All this is to say that the South has always been vocal and dedicated to change, as evidenced by this one mode of expression, an art nevertheless tied to all the movements and politically focused conversations that have been taking place in the South. So why does this part of Southern culture still seem to escape our perceived identity? Unsurprisingly, our country's misunderstanding of racism plays a factor. In an effort to seem "not racist," people have a tendency to continuously point out obvious discrimination, condemn it, and then refuse to let anything overshadow that horrible, terrible thing America has done, so we, the people this thing was done to, will know just how horrible and terrible our non-racist peers think that horrible, terrible thing we endured was. So when people hear about the Civil Rights movement, they see a Racist South, not an incredibly diverse and empowered sector of America. Alternatively, if a movement made by Black Americans, like what happened in Warren County, isn't specifically about racism alone (too messy for them), it's forgotten that this group of people from this place even led it in the first place. Black figures who aren't remembered for their Blackness alone are often forgotten in the Grand March of America. But their impact is nevertheless present.

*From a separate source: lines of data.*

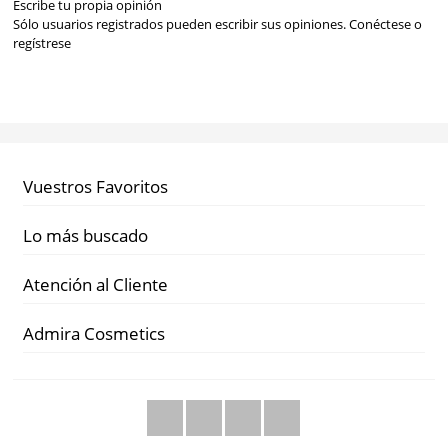
Escribe tu propia opinión
Sólo usuarios registrados pueden escribir sus opiniones.
Conéctese
o
regístrese
Vuestros Favoritos
Lo más buscado
Atención al Cliente
Admira Cosmetics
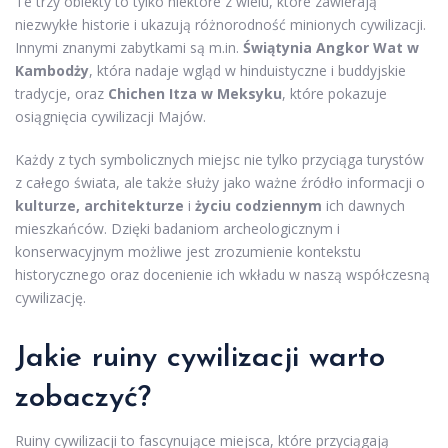
Te trzy obiekty to tylko niektóre z wielu, które zawierają
niezwykłe historie i ukazują różnorodność minionych cywilizacji.
Innymi znanymi zabytkami są m.in.
Świątynia Angkor Wat w
Kambodży
, która nadaje wgląd w hinduistyczne i buddyjskie
tradycje, oraz
Chichen Itza w Meksyku
, które pokazuje
osiągnięcia cywilizacji Majów.
Każdy z tych symbolicznych miejsc nie tylko przyciąga turystów
z całego świata, ale także służy jako ważne źródło informacji o
kulturze, architekturze
i
życiu codziennym
ich dawnych
mieszkańców. Dzięki badaniom archeologicznym i
konserwacyjnym możliwe jest zrozumienie kontekstu
historycznego oraz docenienie ich wkładu w naszą współczesną
cywilizację.
Jakie ruiny cywilizacji warto
zobaczyć?
Ruiny cywilizacji to fascynujące miejsca, które przyciągają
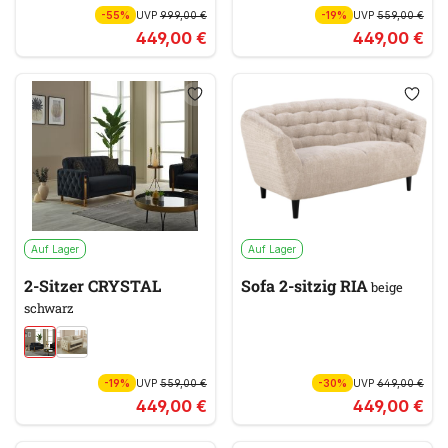
-55%
UVP
999,00 €
-19%
UVP
559,00 €
449,00 €
449,00 €
Auf Lager
Auf Lager
2-Sitzer CRYSTAL
Sofa 2-sitzig RIA
beige
schwarz
-19%
UVP
559,00 €
-30%
UVP
649,00 €
449,00 €
449,00 €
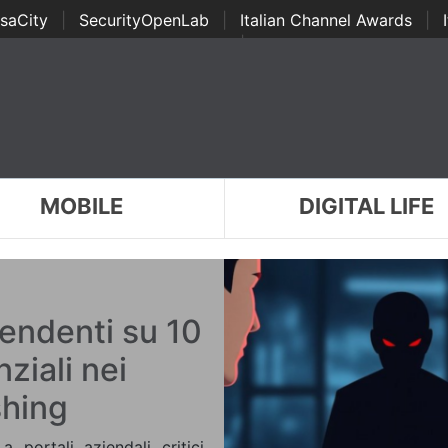
saCity
|
SecurityOpenLab
|
Italian Channel Awards
|
Awards
|
...
MOBILE
DIGITAL LIFE
endenti su 10
ziali nei
shing
 portali aziendali critici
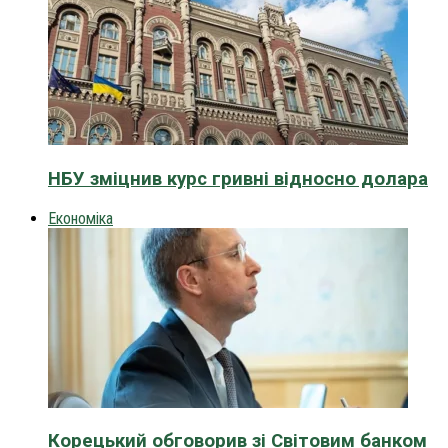
НБУ зміцнив курс гривні відносно долара
Економіка
Корецький обговорив зі Світовим банком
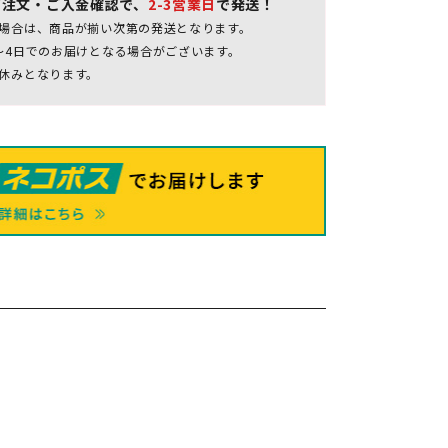
ご注文・ご入金確認で、
2-3営業日
で発送！
場合は、商品が揃い次第の発送となります。
～4日でのお届けとなる場合がございます。
休みとなります。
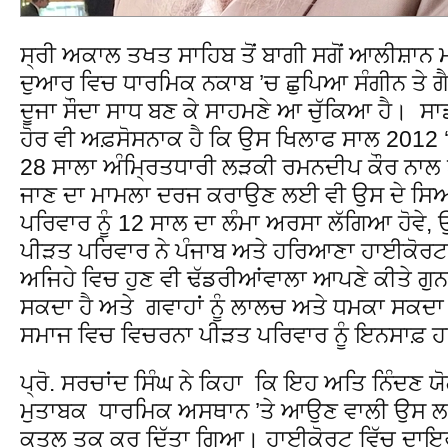
ਸ੍ਰੀ ਅਕਾਲ ਤਖਤ ਸਾਹਿਬ ਤੋਂ ਬਾਗੀ ਸਗੋਂ ਆਲੀਸ਼ਾਨ 
ਦੁਆਰ ਵਿਚ ਧਾਰਮਿਕ ਨਕਾਬ ’ਚ ਛੁਪਿਆ ਸੰਗੀਨ ਤੇ ਗ
ਦੂਜਾ ਸੌਦਾ ਸਾਧ ਬਣ ਕੇ ਸਾਹਮਣੇ ਆ ਚੁੱਕਿਆ ਹੈ। ਸ
ਹੋਰ ਵੀ ਅਫ਼ਸੋਸਨਾਕ ਹੈ ਕਿ ਉਸ ਖਿਲਾਫ ਸਾਲ 2012
28 ਸਾਲਾ ਅੰਮ੍ਰਿਤਧਾਰੀ ਲੜਕੀ ਰਮਨਦੀਪ ਕੌਰ ਨਾਲ
ਜਾਣ ਦਾ ਮਾਮਲਾ ਦਰਜ ਕਰਾਉਣ ਲਈ ਵੀ ਉਸ ਦੇ ਸਿ
ਪਰਿਵਾਰ ਨੂੰ 12 ਸਾਲ ਦਾ ਲੰਮਾ ਅਰਸਾ ਲੱਗਿਆ ਹੋਵੇ, 
ਪੀੜਤ ਪਰਿਵਾਰ ਨੇ ਪੰਜਾਬ ਅਤੇ ਹਰਿਆਣਾ ਹਾਈਕੋਰ
ਅਜਿਹੇ ਵਿਚ ਹੁਣ ਵੀ ਢੱਡਰੀਆਂਵਾਲਾ ਆਪਣੇ ਕੀਤੇ ਗੁ
ਸਕਦਾ ਹੈ ਅਤੇ ਗਵਾਹਾਂ ਨੂੰ ਲਾਲਚ ਅਤੇ ਧਮਕਾ ਸਕਦਾ 
ਸਮਾਜ ਵਿਚ ਵਿਚਰਨਾ ਪੀੜਤ ਪਰਿਵਾਰ ਨੂੰ ਇਨਸਾਫ਼ 
ਪ੍ਰੋ. ਸਰਚਾਂਦ ਸਿੰਘ ਨੇ ਕਿਹਾ ਕਿ ਇਹ ਅਤਿ ਨਿੰਦਣ ਯ
ਮੁਤਾਬਕ ਧਾਰਮਿਕ ਅਸਥਾਨ ’ਤੇ ਆਉਣ ਵਾਲੀ ਉਸ ਲੜਕ
ਕਤਲ ਤਕ ਕਰ ਦਿੱਤਾ ਗਿਆ। ਹਾਈਕੋਰਟ ਵਿੱਚ ਦਾਇਰ ਕੀ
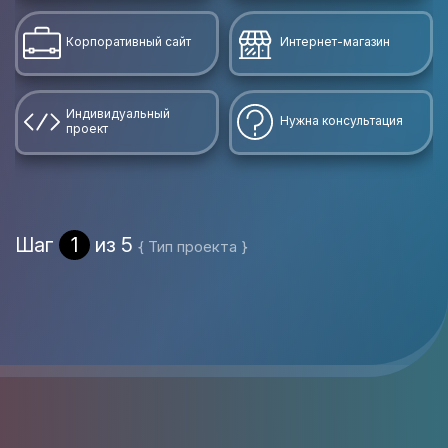
Корпоративный сайт
Интернет-магазин
Индивидуальный
Нужна консультация
проект
Шаг
1
из 5
{ Тип проекта }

Unlike Fukuyama's idea of a demand for dignity in which "societies divide themselves into smaller and smaller groups by their particular 'lived experience' of victimization," the South's plea is that we are not done the disrespect of being victimized. Helplessness is simply not in our spirit. Historically marginalized communities in America, like the Indigenous population and Black Americans, have occupied the South and been integral to its growth since the creation of the colonies. Cities like Greensboro, Memphis, and New Orleans, with major black populations, are also major cultural and economic epicenters in the US. These places have value. The reputation of the South's rurality has lent itself to a heap of classism despite the steady drip of new people into the South in recent years. The US census will testify that its Southern cities are leading population growth in the US, and while small towns everywhere else are experiencing population decline, our little Southern towns continue to grow.


We must do away with the modern resentment and judgment of the South, which is as prevalent in the conservative mindset of the North as it is viscous in liberal and leftist culture. I brought up my lineage in the first part of this essay to make clear that the long history of the South is not digestible nor pleasant, but neither is it wholly divided. These communities did not live peacefully, and the white man who turned the lush vegetation and land of the South into agriculturally significant mass graves will not be given the dignity of some imagined memory of happy coexistence. But, these entangled communities shape a narrative not just of inequality, injustice, and disillusionment but also of the ferocity of those who fought and keep fighting to overcome it. The South is the story of some people who could somehow love each other despite generations of humiliation and oppression. It's the unlikely story of my father befriending the KKK members who owned the barber shop on his street and the incredibly likely story of the existence of a vast population of color and multiracial origins, even with the fist of white supremacy trying their best to squash us out. James Baldwin said, "I am not a war between America," and the South isn't either. Its turmoil is the making of America— America's greatest sins and greatest saviors.